Records shown:
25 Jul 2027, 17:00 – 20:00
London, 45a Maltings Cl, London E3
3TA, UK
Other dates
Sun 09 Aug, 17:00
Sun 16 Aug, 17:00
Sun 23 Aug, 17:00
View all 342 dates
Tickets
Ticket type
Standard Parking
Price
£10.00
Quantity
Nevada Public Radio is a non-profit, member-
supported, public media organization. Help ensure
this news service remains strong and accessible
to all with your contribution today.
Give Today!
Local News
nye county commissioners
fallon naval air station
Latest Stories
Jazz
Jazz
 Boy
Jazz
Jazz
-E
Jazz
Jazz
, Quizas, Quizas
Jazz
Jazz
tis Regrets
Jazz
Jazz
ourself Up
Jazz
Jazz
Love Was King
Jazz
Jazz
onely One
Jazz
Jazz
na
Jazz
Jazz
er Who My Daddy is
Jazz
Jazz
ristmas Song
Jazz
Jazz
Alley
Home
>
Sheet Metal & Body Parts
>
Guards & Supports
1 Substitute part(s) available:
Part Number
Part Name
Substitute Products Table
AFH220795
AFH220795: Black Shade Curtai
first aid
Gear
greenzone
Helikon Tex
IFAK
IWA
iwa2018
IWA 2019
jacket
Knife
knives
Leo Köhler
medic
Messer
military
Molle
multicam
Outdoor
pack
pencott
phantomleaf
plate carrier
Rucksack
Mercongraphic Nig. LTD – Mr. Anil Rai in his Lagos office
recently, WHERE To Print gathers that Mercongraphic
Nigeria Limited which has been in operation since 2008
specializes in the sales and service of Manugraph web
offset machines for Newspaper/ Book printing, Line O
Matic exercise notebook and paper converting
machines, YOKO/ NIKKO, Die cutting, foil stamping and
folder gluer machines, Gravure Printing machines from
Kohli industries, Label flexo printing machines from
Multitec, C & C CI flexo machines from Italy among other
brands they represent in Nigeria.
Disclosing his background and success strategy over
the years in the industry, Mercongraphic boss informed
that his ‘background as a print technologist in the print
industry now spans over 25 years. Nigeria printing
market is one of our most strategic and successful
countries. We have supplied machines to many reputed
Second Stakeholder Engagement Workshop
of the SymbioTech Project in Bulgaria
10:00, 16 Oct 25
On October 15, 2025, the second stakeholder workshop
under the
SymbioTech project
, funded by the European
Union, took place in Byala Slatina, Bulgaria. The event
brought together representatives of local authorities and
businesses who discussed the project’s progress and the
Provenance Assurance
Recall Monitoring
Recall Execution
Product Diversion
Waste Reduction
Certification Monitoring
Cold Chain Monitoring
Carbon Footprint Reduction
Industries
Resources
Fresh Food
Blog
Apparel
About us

What is needed:
Everything above from the line with "Love Was King" to the line with "Nigeria Limited which", both included, must be repeated exactly, and nothing outside that range.

Completed task:
Love Was King
Jazz
Jazz
onely One
Jazz
Jazz
na
Jazz
Jazz
er Who My Daddy is
Jazz
Jazz
ristmas Song
Jazz
Jazz
Alley
Home
>
Sheet Metal & Body Parts
>
Guards & Supports
1 Substitute part(s) available:
Part Number
Part Name
Substitute Products Table
AFH220795
AFH220795: Black Shade Curtai
first aid
Gear
greenzone
Helikon Tex
IFAK
IWA
iwa2018
IWA 2019
jacket
Knife
knives
Leo Köhler
medic
Messer
military
Molle
multicam
Outdoor
pack
pencott
phantomleaf
plate carrier
Rucksack
Mercongraphic Nig. LTD – Mr. Anil Rai in his Lagos office
recently, WHERE To Print gathers that Mercongraphic
Nigeria Limited which has been in operation since 2008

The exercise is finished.